ASSIGNMENT: Please find every line of the listing below where "linejoin" occurs and copy it.

___

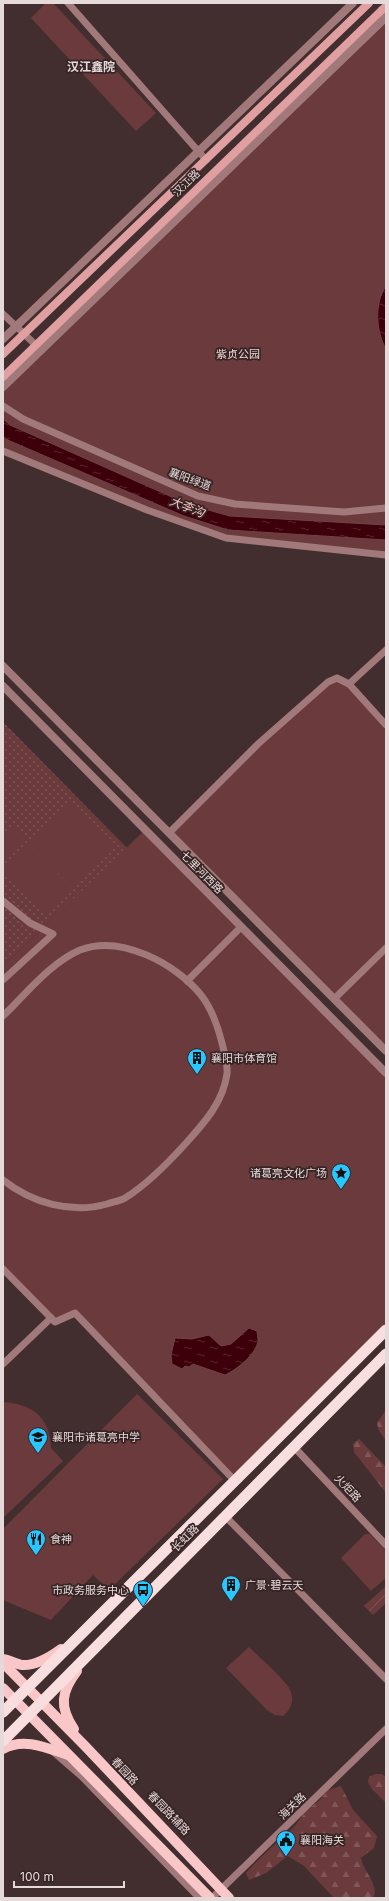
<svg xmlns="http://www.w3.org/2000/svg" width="389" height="1901" viewBox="0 0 389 1901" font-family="Inter,'Noto Sans SC',sans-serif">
  <defs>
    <pattern id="grass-dots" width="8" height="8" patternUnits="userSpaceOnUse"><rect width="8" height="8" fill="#6b3a3d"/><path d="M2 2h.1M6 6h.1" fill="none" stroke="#805658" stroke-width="1.8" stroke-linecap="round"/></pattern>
    <pattern id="forest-firs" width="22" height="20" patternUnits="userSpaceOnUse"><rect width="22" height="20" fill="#6b3a3d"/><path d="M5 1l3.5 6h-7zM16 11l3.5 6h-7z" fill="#805658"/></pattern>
    <pattern id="garden-furrows" width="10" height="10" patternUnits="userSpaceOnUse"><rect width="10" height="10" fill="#6b3a3d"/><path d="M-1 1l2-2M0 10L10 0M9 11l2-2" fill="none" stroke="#805658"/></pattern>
    <pattern id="water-ripples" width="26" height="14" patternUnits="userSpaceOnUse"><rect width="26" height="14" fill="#3d000b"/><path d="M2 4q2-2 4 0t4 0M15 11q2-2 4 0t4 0" fill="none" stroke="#59252e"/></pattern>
  </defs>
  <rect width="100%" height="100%" fill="#422e2f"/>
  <path fill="url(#grass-dots)" d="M3,722L127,848L3,966Z"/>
  <g fill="url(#forest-firs)">
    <path d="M386,1410V1441L378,1429L377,1423Z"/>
    <path d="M359,1439L386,1467V1493L354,1452L353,1444Z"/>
    <path d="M375,1774H382L386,1777V1803L372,1789L368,1782L369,1777Z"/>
    <path d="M341,1786L353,1810L377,1836L374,1848L361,1858C363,1872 380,1884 373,1898H334L304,1866L288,1856L266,1873L249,1880L246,1873L260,1858L294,1827L306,1811L319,1801L328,1790Z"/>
  </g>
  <g fill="#6b3a3d">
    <path d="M46,3H53L156,113L136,131L31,18Z"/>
    <path d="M386,6V555L226,538L3,451V377Z"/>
    <path d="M337,678L349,684L386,725V1051L169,833L258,744Z"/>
    <path d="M71,804L114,847L75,886L32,843Z"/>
    <path d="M12,827L26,841L3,863V836Z"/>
    <path d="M148,827L386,1071V1330L235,1481L75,1313L55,1322L3,1267V966Z"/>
    <path d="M30,845L44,859L17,886L3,872Z"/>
    <path d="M46,860L59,874L33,901L19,887Z"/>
    <path d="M60,875L74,889L47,916L34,902Z"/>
    <path d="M137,1394L223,1479L109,1590L93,1575L51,1620L5,1601L3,1599V1529Z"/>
    <path d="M3,1402C33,1404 50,1418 51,1448L63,1461L3,1518Z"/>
    <path d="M365,1534H370L386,1551V1578L371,1591L341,1558Z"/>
    <path d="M249,1647C258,1656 284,1679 289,1688C295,1698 292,1709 283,1716L275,1715L267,1710L226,1668Z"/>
  </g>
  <path fill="url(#garden-furrows)" d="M386,1586V1603L373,1615L364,1606Z"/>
  <g fill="url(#water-ripples)" stroke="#704149">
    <path d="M386,286V349C376,332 374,303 386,286Z"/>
    <path d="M3,419L10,425L190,505L230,516L386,525V540L228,530L184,516L3,438Z"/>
    <path d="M249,1328L257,1331C257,1334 258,1337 258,1340C257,1354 236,1370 225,1375L193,1364L189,1367L185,1366L182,1369L172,1364L171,1355L175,1338L192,1339L209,1335L221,1346L231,1344Z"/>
  </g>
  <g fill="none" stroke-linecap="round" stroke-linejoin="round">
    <g stroke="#a2797a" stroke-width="7">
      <path d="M68,3L206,160"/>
      <path d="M3,314L40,349"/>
      <path d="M3,406L23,419L198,496L235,504L344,512L386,508"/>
      <path d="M3,451L147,510L226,538L386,555"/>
      <path d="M349,684L386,650"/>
      <path d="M169,833L258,744L328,682L337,678L349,684L386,725"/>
      <path d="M3,901L30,923L53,934L3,980"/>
      <path d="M187,981L241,927"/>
      <path d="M334,999L386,948"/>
      <path d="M3,1016C26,994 50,963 80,950C121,934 176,964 201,995C212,1009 218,1027 222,1043C224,1052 228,1064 227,1074C223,1102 205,1122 187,1142C169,1162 148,1184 125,1198C120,1201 113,1202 107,1204C71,1214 32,1203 3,1180"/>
      <path d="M3,1269L55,1322L75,1313L235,1481"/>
      <path d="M3,1364L51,1318"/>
      <path d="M294,1447L386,1545"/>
      <path d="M225,1516L386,1679"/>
      <path d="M212,1898L386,1729"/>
    </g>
    <g stroke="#a2797a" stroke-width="8">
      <path d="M3,339L353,3"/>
      <path d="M3,387L383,20L382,10"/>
      <path d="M3,666L386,1051"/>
      <path d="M3,686L386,1073"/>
      <path d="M53,1751L82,1776L200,1898"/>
    </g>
    <g stroke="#e09fa0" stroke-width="8">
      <path d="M3,354L369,3"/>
      <path d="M3,377L386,6"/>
    </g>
    <g stroke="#fac7c8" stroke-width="10">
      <path d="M3,1659C9,1660 16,1664 22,1665C36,1666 50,1657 61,1649"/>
      <path d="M3,1663L86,1747L229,1898"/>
      <path d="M3,1688L210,1898"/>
      <path d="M74,1729C59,1707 61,1692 77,1671"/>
      <path d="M3,1749C24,1737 47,1748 68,1755"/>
    </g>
    <g stroke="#f8dedf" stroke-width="11">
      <path d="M3,1712L386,1330"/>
      <path d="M3,1741L386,1354"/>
    </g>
  </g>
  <defs>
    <symbol id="building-pin" viewBox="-11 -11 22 30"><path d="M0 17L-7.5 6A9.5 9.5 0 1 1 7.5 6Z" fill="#27c8ff" stroke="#372425"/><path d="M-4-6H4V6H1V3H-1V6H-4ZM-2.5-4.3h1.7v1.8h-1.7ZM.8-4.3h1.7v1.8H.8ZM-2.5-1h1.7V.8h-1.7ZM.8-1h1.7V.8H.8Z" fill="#111"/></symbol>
    <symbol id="sight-pin" viewBox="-11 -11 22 30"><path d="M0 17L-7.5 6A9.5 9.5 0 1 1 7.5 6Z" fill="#27c8ff" stroke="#372425"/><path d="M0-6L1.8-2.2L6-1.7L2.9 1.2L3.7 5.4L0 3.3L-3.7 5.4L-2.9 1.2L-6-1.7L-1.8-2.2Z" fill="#111"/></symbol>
    <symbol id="school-pin" viewBox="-11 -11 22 30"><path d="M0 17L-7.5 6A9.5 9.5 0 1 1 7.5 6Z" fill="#27c8ff" stroke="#372425"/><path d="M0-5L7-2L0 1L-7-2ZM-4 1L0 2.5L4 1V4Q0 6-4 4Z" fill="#111"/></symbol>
    <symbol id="restaurant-pin" viewBox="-11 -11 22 30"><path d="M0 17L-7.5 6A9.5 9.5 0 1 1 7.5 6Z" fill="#27c8ff" stroke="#372425"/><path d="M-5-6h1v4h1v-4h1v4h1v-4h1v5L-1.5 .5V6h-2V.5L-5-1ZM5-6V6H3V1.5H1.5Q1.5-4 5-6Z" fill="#111"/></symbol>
    <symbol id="bus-pin" viewBox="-11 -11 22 30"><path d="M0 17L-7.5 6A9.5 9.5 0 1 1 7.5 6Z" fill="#27c8ff" stroke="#372425"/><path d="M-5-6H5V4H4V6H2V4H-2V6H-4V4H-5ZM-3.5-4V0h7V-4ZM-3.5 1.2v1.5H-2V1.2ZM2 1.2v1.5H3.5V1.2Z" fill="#111"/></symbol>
    <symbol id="civic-pin" viewBox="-11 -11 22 30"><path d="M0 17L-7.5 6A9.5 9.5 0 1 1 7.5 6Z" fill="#27c8ff" stroke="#372425"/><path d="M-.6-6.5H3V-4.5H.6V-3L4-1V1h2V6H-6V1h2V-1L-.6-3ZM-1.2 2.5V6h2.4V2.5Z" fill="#111"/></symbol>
  </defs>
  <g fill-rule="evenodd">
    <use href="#building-pin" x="186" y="1047" width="22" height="30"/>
    <use href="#sight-pin" x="330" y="1162" width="22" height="30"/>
    <use href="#school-pin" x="27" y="1426" width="22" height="30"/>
    <use href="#restaurant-pin" x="25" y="1528" width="22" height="30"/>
    <use href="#building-pin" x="220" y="1574" width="22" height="30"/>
    <use href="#bus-pin" x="132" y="1579" width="22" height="30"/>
    <use href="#civic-pin" x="275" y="1829" width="22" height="30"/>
  </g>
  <g text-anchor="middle" stroke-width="3.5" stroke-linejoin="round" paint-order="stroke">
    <g font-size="11" fill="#e6d9d9" stroke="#372425">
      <text transform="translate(186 183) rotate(-44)" y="4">汉江路</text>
      <text transform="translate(190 479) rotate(20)" y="4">襄阳绿道</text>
      <text transform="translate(202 872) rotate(45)" y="4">七里河西路</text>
      <text transform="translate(348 1488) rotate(47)" y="4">火炬路</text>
      <text transform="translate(185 1538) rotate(-45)" y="4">长虹路</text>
      <text transform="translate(125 1771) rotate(47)" y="4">春园路</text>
      <text transform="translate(292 1806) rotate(-44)" y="4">海关路</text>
      <text transform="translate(169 1813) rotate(46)" y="4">春园路辅路</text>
    </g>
    <g font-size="11" fill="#eed4d4" stroke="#372425">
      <text x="238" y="358">紫贞公园</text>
    </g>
    <g font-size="11" fill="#e6d9d9" stroke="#372425" text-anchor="start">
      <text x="211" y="1062">襄阳市体育馆</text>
      <text x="327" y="1177" text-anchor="end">诸葛亮文化广场</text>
      <text x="52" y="1441">襄阳市诸葛亮中学</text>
      <text x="50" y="1543">食神</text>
      <text x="245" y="1589">广景·碧云天</text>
      <text x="129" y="1594" text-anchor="end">市政务服务中心</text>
      <text x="300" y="1844">襄阳海关</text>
    </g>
    <g font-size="12" font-weight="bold" fill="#e6d9d9" stroke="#372425">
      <text x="91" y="71">汉江鑫院</text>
    </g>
    <g font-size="12" font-style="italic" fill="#f3c1c1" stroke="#372425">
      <text transform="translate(187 507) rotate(21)" y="4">大李沟</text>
    </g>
  </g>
  <rect width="389" height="1901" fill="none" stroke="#e6d9d9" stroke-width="8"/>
  <path d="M14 1881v6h110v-6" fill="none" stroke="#e6d9d9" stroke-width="2"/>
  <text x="20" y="1881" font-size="12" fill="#e6d9d9" stroke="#372425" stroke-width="3" paint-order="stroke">100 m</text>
</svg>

___

RESULT FOR THIS EXERCISE:
  <g fill="none" stroke-linecap="round" stroke-linejoin="round">
  <g text-anchor="middle" stroke-width="3.5" stroke-linejoin="round" paint-order="stroke">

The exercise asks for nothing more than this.